-- Opening Marker --
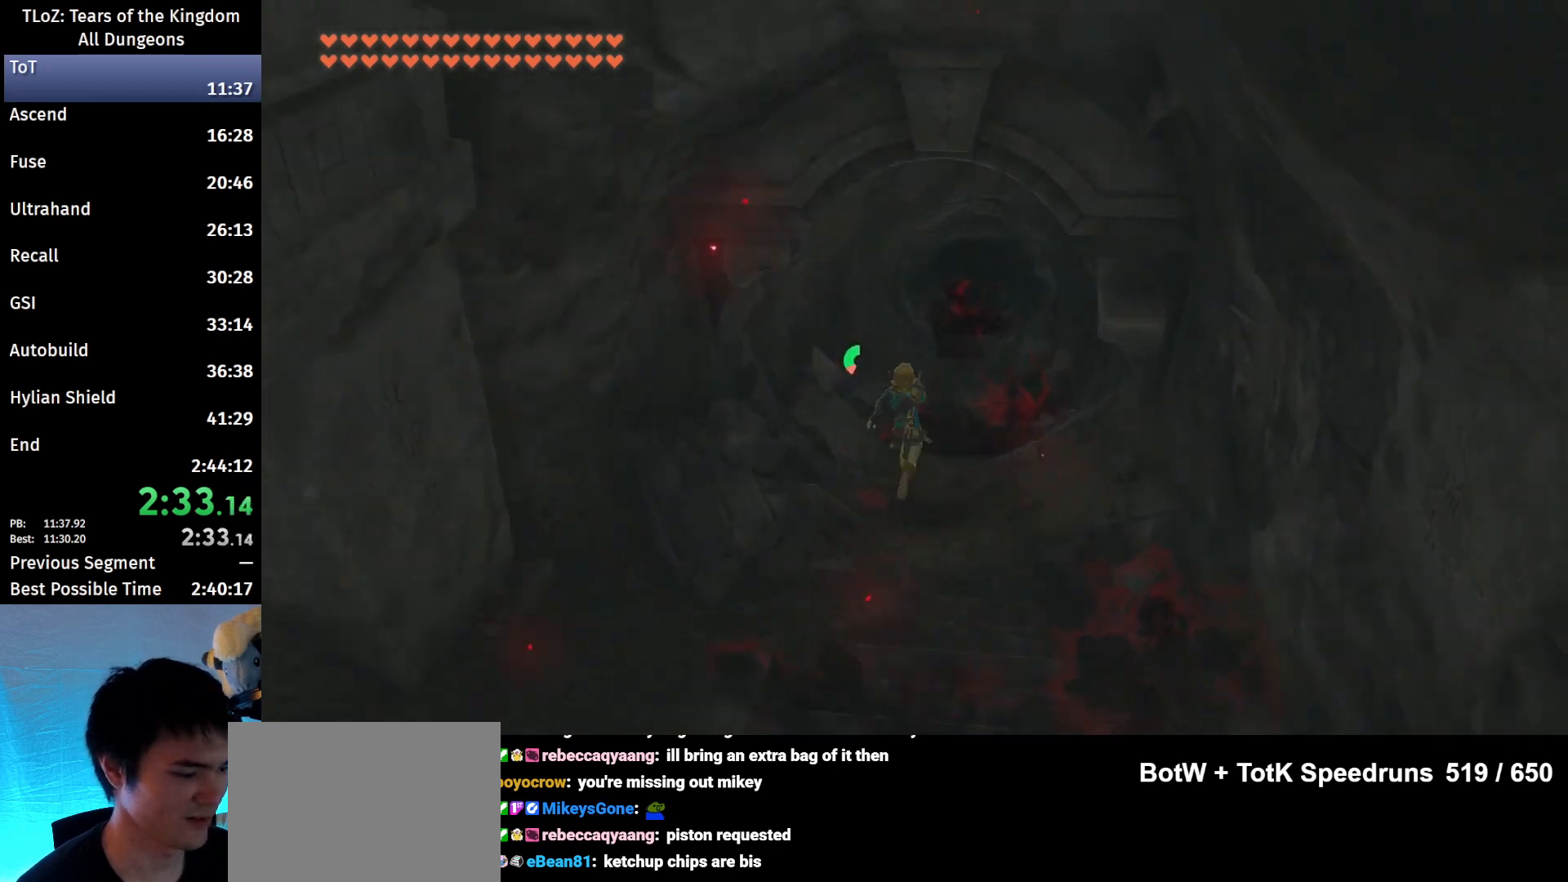
{"buttons": [], "left_stick": "up", "right_stick": "center", "events": [[133, "B", "up"]]}
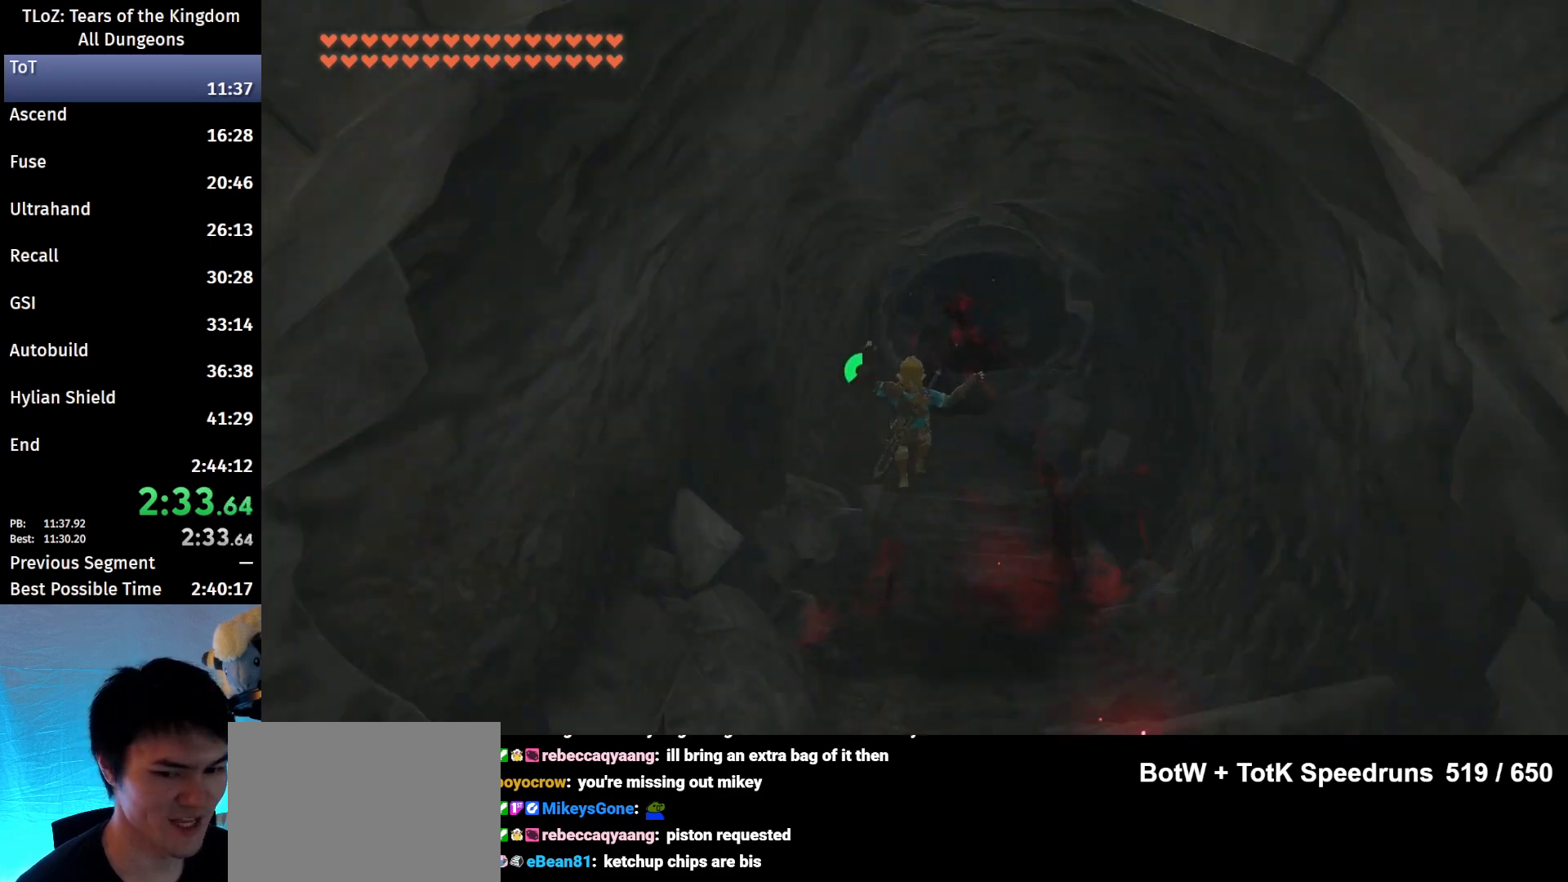
{"buttons": [], "left_stick": "up", "right_stick": "center", "events": []}
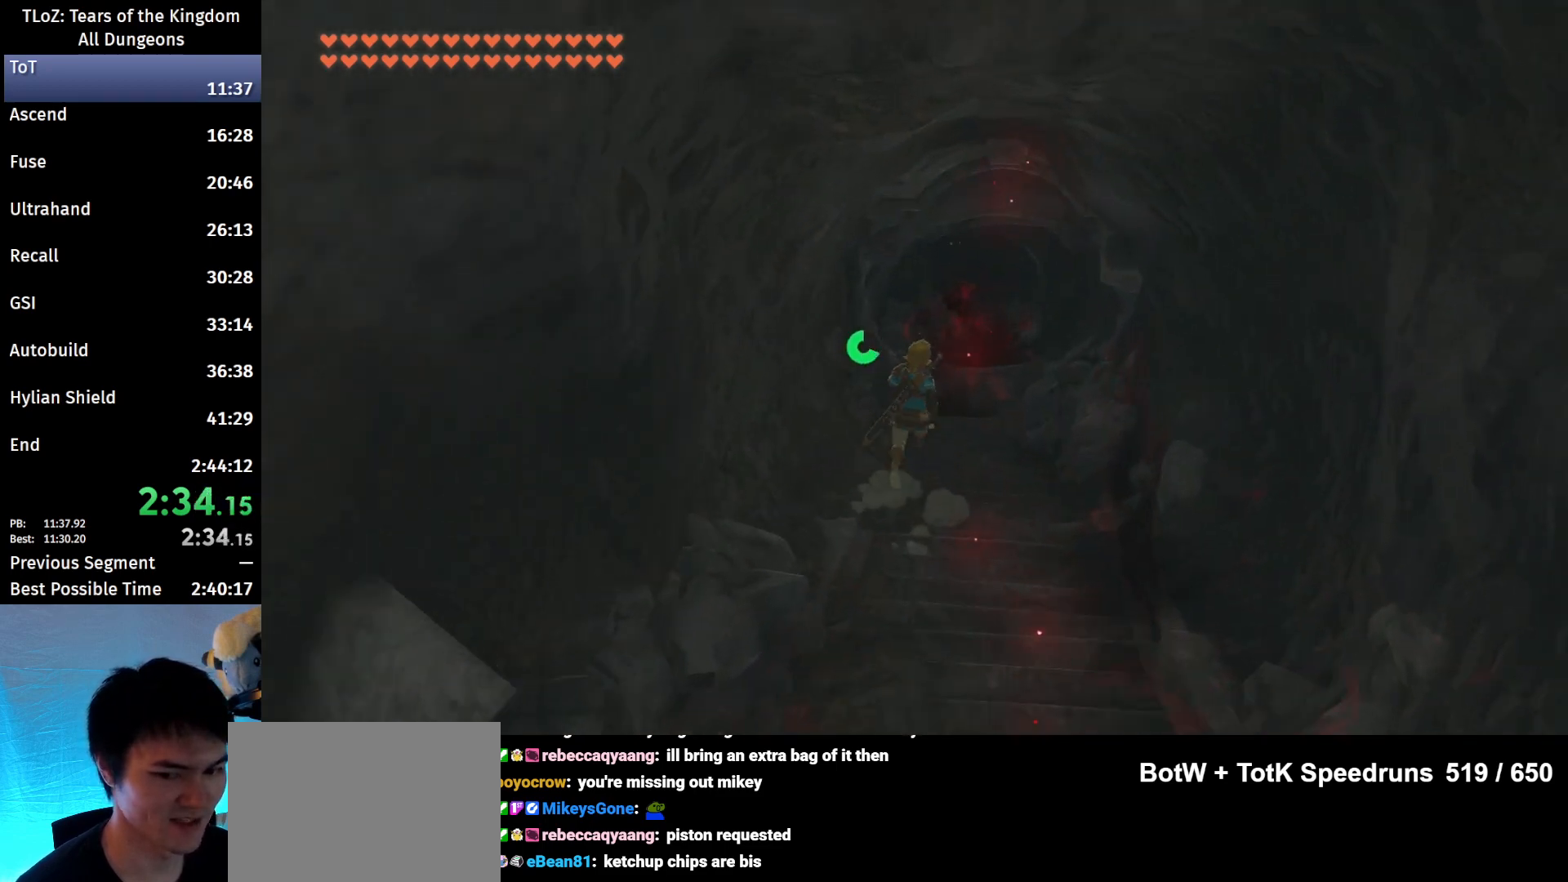
{"buttons": ["B"], "left_stick": "up", "right_stick": "center", "events": [[33, "B", "down"]]}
-- Closing Marker --
• What you need to do: The data above should be set down again exactly, with the pictures omitted.

• Finished exercise:
{"buttons": [], "left_stick": "up", "right_stick": "center", "events": [[133, "B", "up"]]}
{"buttons": [], "left_stick": "up", "right_stick": "center", "events": []}
{"buttons": ["B"], "left_stick": "up", "right_stick": "center", "events": [[33, "B", "down"]]}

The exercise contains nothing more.